A Unified Command consisting of the U.S. Coast Guard, operators of the motor vessel Sparna, Columbia River Pilots and the National Response Corporation Environmental Services oversaw the safe transit of the damaged motor vessel Sparna up the Columbia River to the North Kalama, Washington pier, Wednesday afternoon.

 
The Sparna, a 623-foot Panamanian-flagged grain bulk carrier, started the transit from its anchorage near river marker 36 with the assistance of two tugs and a Coast Guard safety zone escort at about 12:30 p.m., and moored at the Kalama North pier at about 6 p.m.
 
As a precaution, the Sparna was followed by a NRC vessel with pollution response capabilities.
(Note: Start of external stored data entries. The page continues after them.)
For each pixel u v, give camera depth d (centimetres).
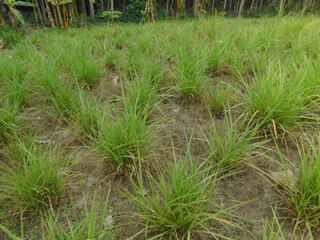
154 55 338
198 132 200
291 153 167
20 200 133
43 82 238
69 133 205
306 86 183
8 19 1099
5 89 240
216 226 127
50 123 219
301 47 283
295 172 150
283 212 131
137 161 161
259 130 183
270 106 172
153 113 226
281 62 238
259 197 141
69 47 379
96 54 378
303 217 123
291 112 171
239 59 276
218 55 278
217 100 212
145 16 1018
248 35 361
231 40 352
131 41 437
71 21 945
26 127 212
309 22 414
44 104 247
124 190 152
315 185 119
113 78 300
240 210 135
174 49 331
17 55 364
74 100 222
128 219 133
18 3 734
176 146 187
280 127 174
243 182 152
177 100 250
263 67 262
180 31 475
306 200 117
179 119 220
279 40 326
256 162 164
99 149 163
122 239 123
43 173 135
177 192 119
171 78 273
The vessel’s fuel tanks remained intact throughout the incident.
 
“The main objectives during the transit was to maintain the safety of the Sparna crew, maintain a safe navigational channel throughout the transit and respond as necessary to environmental concerns,” said Cmdr. Jonathan Hellberg, incident commander. “The successful transit was a unified team effort, and we are very pleased with the outcome.”
 
A 100-yard safety zone surrounding the motor vessel Sparna was put in place by the captain of the port throughout the transit. After the safe transit upriver the captain of the port lifted the safety zone and the Columbia River is now open to all traffic.
 
The Sparna briefly ran aground at 12:16 Monday morning, fully loaded with grain in its cargo holds, and carrying 218,380 gallons of high sulfur fuel and 39,380 gallons of marine diesel.